Yiğit üzere özel çocukların ebeveynlerine tavsiyelerde bulunan anne Yeşilyurt, şöyle konuştu:
“Önce kendi çocuğunuzu, çocuğunuzun özelliklerini anlamanız lazım. Zira otizm çok büyük bir yelpazeye sahip, her çocuğumuzun farklı farklı özellikleri var. Mesela Yiğit’in ezber gücü ve görsel hafızası çok kuvvetli, biz bunu anladığımızda ‘Ne yapabiliriz?’ dedik. Sporun kesinlikle olması lazım. Bunun yanında alışılmış ki eğitim de kural, özel eğitim veren yerler var, buralarla dayanaklı hareket etmeli aileler.”

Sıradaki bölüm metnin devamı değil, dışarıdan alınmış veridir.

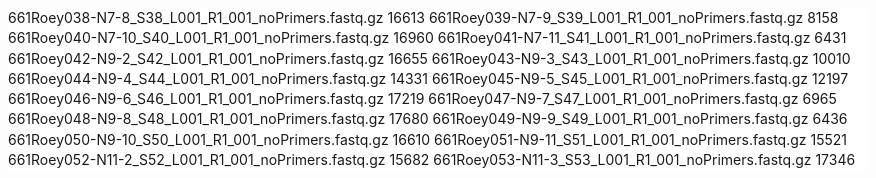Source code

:   </tr>
  <tr>
   <td style="text-align:left;"> 661Roey038-N7-8_S38_L001_R1_001_noPrimers.fastq.gz </td>
   <td style="text-align:right;"> 16613 </td>
  </tr>
  <tr>
   <td style="text-align:left;"> 661Roey039-N7-9_S39_L001_R1_001_noPrimers.fastq.gz </td>
   <td style="text-align:right;"> 8158 </td>
  </tr>
  <tr>
   <td style="text-align:left;"> 661Roey040-N7-10_S40_L001_R1_001_noPrimers.fastq.gz </td>
   <td style="text-align:right;"> 16960 </td>
  </tr>
  <tr>
   <td style="text-align:left;"> 661Roey041-N7-11_S41_L001_R1_001_noPrimers.fastq.gz </td>
   <td style="text-align:right;"> 6431 </td>
  </tr>
  <tr>
   <td style="text-align:left;"> 661Roey042-N9-2_S42_L001_R1_001_noPrimers.fastq.gz </td>
   <td style="text-align:right;"> 16655 </td>
  </tr>
  <tr>
   <td style="text-align:left;"> 661Roey043-N9-3_S43_L001_R1_001_noPrimers.fastq.gz </td>
   <td style="text-align:right;"> 10010 </td>
  </tr>
  <tr>
   <td style="text-align:left;"> 661Roey044-N9-4_S44_L001_R1_001_noPrimers.fastq.gz </td>
   <td style="text-align:right;"> 14331 </td>
  </tr>
  <tr>
   <td style="text-align:left;"> 661Roey045-N9-5_S45_L001_R1_001_noPrimers.fastq.gz </td>
   <td style="text-align:right;"> 12197 </td>
  </tr>
  <tr>
   <td style="text-align:left;"> 661Roey046-N9-6_S46_L001_R1_001_noPrimers.fastq.gz </td>
   <td style="text-align:right;"> 17219 </td>
  </tr>
  <tr>
   <td style="text-align:left;"> 661Roey047-N9-7_S47_L001_R1_001_noPrimers.fastq.gz </td>
   <td style="text-align:right;"> 6965 </td>
  </tr>
  <tr>
   <td style="text-align:left;"> 661Roey048-N9-8_S48_L001_R1_001_noPrimers.fastq.gz </td>
   <td style="text-align:right;"> 17680 </td>
  </tr>
  <tr>
   <td style="text-align:left;"> 661Roey049-N9-9_S49_L001_R1_001_noPrimers.fastq.gz </td>
   <td style="text-align:right;"> 6436 </td>
  </tr>
  <tr>
   <td style="text-align:left;"> 661Roey050-N9-10_S50_L001_R1_001_noPrimers.fastq.gz </td>
   <td style="text-align:right;"> 16610 </td>
  </tr>
  <tr>
   <td style="text-align:left;"> 661Roey051-N9-11_S51_L001_R1_001_noPrimers.fastq.gz </td>
   <td style="text-align:right;"> 15521 </td>
  </tr>
  <tr>
   <td style="text-align:left;"> 661Roey052-N11-2_S52_L001_R1_001_noPrimers.fastq.gz </td>
   <td style="text-align:right;"> 15682 </td>
  </tr>
  <tr>
   <td style="text-align:left;"> 661Roey053-N11-3_S53_L001_R1_001_noPrimers.fastq.gz </td>
   <td style="text-align:right;"> 17346 </td>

“Yiğit’in görsel hafızası çok iyi”
Antrenör Onur Keyifli da Yiğit ile çalışmalara 2019 yılı sonunda başladıklarını söz ederek, şunları kaydetti:
“Çalışmaya başladıktan 10 gün sonra çabucak birinci bölge karşılaşmasına götürdüm lakin yeni başladığı için barajı geçemedi. Sonrasında 2020’de başlayan pandemi süreciyle Yiğit çok zorlandı. Özel çocuklara verilen müsaadeyle idman yapabileceğimiz her yerde Yiğit ile çalıştık. Burada kıymetli olan Yiğit’i kaybetmemekti zira pandemi müddetince hareketsiz kalmanın bir sonucu olacaktı. Bu sürecin de tamamlanması sonrasında Yiğit geçen yıl birinci karşılaşmalara çıktı ve Türkiye şampiyonası üzere kulvarlarda düzgün sonuçlar almaya başladı. Ancak kâfi değil. Yiğit için daha ilerisini, daha uygununu hedefliyoruz. Kendisi de tıpkı gayede.”
Keyifli, Yiğit’in birinci başlardaki isteksizliğini, başarabildiğini gördükçe aştığını, artık idmanı olmadığı günlerde bile çalışmak istediğini aktardı.
Yiğit’in gördüğünü anında kavradığına dikkati çeken Memnun, “Yiğit yüzmeye birinci başladığında hür ve sırtüstü yüklü gidiyorduk fakat mesela kelebek tarzını ben öğretmedim, yalnızca tekniğini öğrettim. Yiğit’in görsel hafızası çok düzgün olduğu için başka atletleri izleyerek öğrenmiş. Hangi usulde kim ayağını nasıl vuruyor, kolunu nasıl atıyor, onu görerek öğreniyor.” tabirlerini kullandı.